(Design files in text formats):
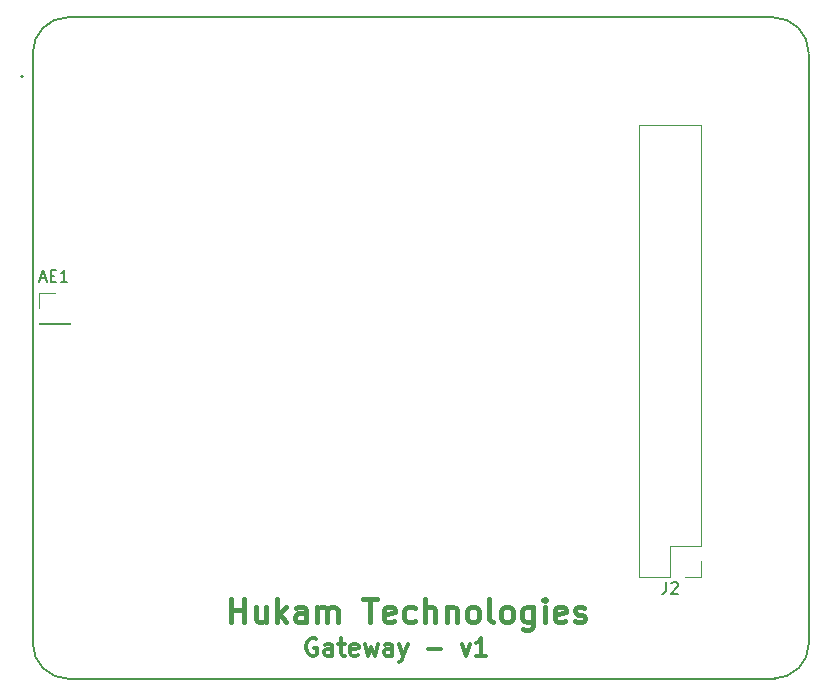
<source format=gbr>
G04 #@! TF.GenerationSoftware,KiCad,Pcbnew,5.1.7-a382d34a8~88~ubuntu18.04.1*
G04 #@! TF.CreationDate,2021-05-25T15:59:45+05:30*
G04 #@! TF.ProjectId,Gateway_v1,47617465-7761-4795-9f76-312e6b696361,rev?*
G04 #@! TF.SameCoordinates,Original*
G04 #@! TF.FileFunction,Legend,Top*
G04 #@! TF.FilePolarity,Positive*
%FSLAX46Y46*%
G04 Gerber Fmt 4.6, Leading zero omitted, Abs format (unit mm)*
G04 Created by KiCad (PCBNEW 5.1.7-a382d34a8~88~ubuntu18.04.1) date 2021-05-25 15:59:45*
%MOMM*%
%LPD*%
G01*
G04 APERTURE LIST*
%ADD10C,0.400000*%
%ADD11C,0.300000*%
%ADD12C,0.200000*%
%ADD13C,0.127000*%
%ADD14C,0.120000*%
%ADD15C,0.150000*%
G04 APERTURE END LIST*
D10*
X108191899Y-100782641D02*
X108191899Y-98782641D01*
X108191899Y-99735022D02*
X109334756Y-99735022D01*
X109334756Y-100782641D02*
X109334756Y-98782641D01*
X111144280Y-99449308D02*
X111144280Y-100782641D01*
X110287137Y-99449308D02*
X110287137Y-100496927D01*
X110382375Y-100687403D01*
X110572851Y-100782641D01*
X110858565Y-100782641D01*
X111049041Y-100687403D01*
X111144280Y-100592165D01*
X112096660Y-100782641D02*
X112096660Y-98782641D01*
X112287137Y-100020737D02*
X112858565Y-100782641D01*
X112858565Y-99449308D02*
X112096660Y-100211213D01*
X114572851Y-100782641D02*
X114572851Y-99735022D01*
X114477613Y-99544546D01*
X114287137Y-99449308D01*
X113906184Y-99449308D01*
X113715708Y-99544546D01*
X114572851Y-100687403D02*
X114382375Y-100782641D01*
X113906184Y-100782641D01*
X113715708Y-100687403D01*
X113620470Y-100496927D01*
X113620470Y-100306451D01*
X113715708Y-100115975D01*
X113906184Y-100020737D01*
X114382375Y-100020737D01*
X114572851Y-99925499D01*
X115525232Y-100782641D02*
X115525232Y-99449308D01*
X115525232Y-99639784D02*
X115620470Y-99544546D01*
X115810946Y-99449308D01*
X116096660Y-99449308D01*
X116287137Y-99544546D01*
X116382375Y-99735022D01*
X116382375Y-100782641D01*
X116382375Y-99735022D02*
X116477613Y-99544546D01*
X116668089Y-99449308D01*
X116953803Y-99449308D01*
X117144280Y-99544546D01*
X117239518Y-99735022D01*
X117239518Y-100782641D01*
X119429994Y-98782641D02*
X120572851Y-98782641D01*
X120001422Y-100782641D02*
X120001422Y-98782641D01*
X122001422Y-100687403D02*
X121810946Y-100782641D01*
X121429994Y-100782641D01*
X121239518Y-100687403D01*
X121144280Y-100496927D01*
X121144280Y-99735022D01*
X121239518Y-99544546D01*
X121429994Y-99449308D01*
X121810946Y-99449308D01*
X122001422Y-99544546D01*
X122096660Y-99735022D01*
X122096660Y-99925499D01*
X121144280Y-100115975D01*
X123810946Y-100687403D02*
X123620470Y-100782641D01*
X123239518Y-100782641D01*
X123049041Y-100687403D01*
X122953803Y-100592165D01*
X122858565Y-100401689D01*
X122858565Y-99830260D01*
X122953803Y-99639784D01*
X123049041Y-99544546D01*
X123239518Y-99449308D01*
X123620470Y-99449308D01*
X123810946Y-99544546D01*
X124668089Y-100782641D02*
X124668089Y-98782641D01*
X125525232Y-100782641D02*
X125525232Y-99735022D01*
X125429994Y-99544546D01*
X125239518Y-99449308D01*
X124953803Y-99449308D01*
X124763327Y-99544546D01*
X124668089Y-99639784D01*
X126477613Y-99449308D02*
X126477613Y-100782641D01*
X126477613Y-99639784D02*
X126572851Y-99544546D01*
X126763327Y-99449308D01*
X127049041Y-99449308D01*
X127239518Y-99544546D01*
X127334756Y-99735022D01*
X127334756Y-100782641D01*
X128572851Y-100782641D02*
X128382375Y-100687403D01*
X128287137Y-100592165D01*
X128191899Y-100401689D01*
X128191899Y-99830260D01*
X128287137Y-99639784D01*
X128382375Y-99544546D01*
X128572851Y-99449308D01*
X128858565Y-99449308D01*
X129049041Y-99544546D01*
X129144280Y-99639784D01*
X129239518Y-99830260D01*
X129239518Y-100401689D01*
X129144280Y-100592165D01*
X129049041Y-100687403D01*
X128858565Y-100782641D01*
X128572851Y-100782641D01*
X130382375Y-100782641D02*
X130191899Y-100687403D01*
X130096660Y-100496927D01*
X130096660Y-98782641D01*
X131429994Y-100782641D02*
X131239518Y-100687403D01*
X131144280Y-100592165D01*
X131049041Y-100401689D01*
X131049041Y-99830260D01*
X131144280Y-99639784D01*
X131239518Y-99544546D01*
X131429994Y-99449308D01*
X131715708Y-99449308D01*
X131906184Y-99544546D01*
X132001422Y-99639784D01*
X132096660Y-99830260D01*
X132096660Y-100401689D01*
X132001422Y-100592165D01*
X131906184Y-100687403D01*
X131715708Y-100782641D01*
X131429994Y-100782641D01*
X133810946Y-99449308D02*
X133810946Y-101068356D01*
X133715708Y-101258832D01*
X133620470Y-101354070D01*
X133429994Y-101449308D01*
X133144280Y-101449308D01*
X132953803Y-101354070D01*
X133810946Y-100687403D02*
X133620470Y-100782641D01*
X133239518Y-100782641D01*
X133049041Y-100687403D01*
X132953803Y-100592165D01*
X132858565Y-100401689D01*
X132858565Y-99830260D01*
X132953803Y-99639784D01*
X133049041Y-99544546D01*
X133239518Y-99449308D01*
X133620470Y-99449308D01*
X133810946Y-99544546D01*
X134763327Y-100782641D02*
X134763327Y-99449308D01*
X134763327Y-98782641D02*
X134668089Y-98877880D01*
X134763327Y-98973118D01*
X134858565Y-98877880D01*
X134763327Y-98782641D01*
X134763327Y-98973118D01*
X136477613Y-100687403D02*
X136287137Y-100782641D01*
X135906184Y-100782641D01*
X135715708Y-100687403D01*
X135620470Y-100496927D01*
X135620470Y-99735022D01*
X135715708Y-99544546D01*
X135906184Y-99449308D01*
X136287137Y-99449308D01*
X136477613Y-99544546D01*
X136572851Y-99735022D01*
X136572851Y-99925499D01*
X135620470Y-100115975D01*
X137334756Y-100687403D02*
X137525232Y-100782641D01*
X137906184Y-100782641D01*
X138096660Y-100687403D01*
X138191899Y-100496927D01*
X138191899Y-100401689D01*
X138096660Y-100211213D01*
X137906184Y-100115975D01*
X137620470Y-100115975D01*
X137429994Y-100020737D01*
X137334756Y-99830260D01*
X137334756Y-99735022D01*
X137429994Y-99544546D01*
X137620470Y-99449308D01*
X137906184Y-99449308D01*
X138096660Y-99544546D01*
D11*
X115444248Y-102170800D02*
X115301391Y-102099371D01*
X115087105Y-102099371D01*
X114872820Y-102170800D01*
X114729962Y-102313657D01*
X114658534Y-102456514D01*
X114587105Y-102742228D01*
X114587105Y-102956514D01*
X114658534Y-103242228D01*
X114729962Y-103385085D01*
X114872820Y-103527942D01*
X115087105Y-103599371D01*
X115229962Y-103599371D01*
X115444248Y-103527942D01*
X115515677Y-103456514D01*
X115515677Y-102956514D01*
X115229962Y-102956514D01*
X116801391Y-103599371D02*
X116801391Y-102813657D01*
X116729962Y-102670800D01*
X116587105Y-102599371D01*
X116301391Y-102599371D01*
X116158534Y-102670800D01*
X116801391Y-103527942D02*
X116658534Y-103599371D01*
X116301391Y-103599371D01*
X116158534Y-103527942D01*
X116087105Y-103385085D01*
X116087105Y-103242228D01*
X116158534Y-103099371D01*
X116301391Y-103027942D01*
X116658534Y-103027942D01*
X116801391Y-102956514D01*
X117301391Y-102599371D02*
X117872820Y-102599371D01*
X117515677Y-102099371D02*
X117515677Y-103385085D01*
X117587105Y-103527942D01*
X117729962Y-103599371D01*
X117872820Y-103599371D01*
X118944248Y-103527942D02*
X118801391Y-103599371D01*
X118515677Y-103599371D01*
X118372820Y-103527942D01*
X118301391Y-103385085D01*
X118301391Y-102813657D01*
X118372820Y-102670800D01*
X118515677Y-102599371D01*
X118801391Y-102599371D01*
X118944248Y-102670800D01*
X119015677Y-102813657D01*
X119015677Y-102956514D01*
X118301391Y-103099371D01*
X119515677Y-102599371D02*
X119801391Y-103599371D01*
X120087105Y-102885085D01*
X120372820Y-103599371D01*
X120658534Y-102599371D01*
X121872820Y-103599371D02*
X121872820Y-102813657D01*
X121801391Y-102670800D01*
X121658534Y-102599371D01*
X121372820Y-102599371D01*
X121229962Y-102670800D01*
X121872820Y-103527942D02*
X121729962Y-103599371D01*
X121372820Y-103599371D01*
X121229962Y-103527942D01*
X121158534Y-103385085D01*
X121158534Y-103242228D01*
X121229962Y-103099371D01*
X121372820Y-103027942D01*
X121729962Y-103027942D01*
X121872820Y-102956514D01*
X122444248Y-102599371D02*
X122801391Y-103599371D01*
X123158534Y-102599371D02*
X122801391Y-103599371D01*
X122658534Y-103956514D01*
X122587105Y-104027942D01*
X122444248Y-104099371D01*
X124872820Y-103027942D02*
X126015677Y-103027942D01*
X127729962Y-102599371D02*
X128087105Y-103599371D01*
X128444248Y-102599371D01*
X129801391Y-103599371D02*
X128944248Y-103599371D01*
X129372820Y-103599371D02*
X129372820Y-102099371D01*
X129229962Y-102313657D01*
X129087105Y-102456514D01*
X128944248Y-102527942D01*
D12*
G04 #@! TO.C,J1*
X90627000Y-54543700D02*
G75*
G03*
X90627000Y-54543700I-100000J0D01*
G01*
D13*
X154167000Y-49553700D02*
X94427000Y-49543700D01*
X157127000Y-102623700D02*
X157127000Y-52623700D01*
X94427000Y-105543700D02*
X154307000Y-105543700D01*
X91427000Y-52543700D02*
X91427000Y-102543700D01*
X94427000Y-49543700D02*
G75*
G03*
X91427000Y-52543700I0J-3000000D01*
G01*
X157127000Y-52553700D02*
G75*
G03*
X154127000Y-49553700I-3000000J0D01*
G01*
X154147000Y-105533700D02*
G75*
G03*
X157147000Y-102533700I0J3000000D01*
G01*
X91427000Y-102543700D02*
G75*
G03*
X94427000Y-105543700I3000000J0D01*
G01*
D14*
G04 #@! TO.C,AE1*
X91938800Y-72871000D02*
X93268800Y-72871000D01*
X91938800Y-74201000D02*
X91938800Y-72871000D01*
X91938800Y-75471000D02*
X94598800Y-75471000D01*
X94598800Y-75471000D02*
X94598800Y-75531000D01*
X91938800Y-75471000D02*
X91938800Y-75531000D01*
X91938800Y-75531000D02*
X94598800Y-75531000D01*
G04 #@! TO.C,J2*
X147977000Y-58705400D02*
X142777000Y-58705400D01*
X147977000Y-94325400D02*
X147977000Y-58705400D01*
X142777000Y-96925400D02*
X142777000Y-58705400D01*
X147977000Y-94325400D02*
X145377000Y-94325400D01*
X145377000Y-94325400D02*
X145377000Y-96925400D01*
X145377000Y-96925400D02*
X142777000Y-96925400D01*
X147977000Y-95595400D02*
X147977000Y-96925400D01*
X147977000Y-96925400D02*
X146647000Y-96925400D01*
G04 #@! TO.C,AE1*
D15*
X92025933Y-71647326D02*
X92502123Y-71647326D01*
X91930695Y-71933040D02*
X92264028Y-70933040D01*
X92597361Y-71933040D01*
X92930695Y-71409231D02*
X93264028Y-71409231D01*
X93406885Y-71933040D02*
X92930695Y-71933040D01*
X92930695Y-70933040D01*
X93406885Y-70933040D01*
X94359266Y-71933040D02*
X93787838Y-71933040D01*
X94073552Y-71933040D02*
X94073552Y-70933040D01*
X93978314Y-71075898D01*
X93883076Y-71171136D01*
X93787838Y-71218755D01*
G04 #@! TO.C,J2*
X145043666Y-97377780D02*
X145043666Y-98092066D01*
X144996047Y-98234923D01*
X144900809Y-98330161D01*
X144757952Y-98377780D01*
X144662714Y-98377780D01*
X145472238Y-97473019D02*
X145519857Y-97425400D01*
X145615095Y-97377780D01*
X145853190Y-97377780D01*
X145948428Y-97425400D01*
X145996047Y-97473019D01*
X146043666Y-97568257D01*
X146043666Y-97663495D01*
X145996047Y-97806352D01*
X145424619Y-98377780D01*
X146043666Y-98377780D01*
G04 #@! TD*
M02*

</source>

(DESCRIPTION OF THE TASK): Write out the lines of the entries above exactly, beginning with the first and ending with the line that contains "X114572851Y-100687403D02*". No picture goes in.

(RESPONSE):
<source format=gbr>
G04 #@! TF.GenerationSoftware,KiCad,Pcbnew,5.1.7-a382d34a8~88~ubuntu18.04.1*
G04 #@! TF.CreationDate,2021-05-25T15:59:45+05:30*
G04 #@! TF.ProjectId,Gateway_v1,47617465-7761-4795-9f76-312e6b696361,rev?*
G04 #@! TF.SameCoordinates,Original*
G04 #@! TF.FileFunction,Legend,Top*
G04 #@! TF.FilePolarity,Positive*
%FSLAX46Y46*%
G04 Gerber Fmt 4.6, Leading zero omitted, Abs format (unit mm)*
G04 Created by KiCad (PCBNEW 5.1.7-a382d34a8~88~ubuntu18.04.1) date 2021-05-25 15:59:45*
%MOMM*%
%LPD*%
G01*
G04 APERTURE LIST*
%ADD10C,0.400000*%
%ADD11C,0.300000*%
%ADD12C,0.200000*%
%ADD13C,0.127000*%
%ADD14C,0.120000*%
%ADD15C,0.150000*%
G04 APERTURE END LIST*
D10*
X108191899Y-100782641D02*
X108191899Y-98782641D01*
X108191899Y-99735022D02*
X109334756Y-99735022D01*
X109334756Y-100782641D02*
X109334756Y-98782641D01*
X111144280Y-99449308D02*
X111144280Y-100782641D01*
X110287137Y-99449308D02*
X110287137Y-100496927D01*
X110382375Y-100687403D01*
X110572851Y-100782641D01*
X110858565Y-100782641D01*
X111049041Y-100687403D01*
X111144280Y-100592165D01*
X112096660Y-100782641D02*
X112096660Y-98782641D01*
X112287137Y-100020737D02*
X112858565Y-100782641D01*
X112858565Y-99449308D02*
X112096660Y-100211213D01*
X114572851Y-100782641D02*
X114572851Y-99735022D01*
X114477613Y-99544546D01*
X114287137Y-99449308D01*
X113906184Y-99449308D01*
X113715708Y-99544546D01*
X114572851Y-100687403D02*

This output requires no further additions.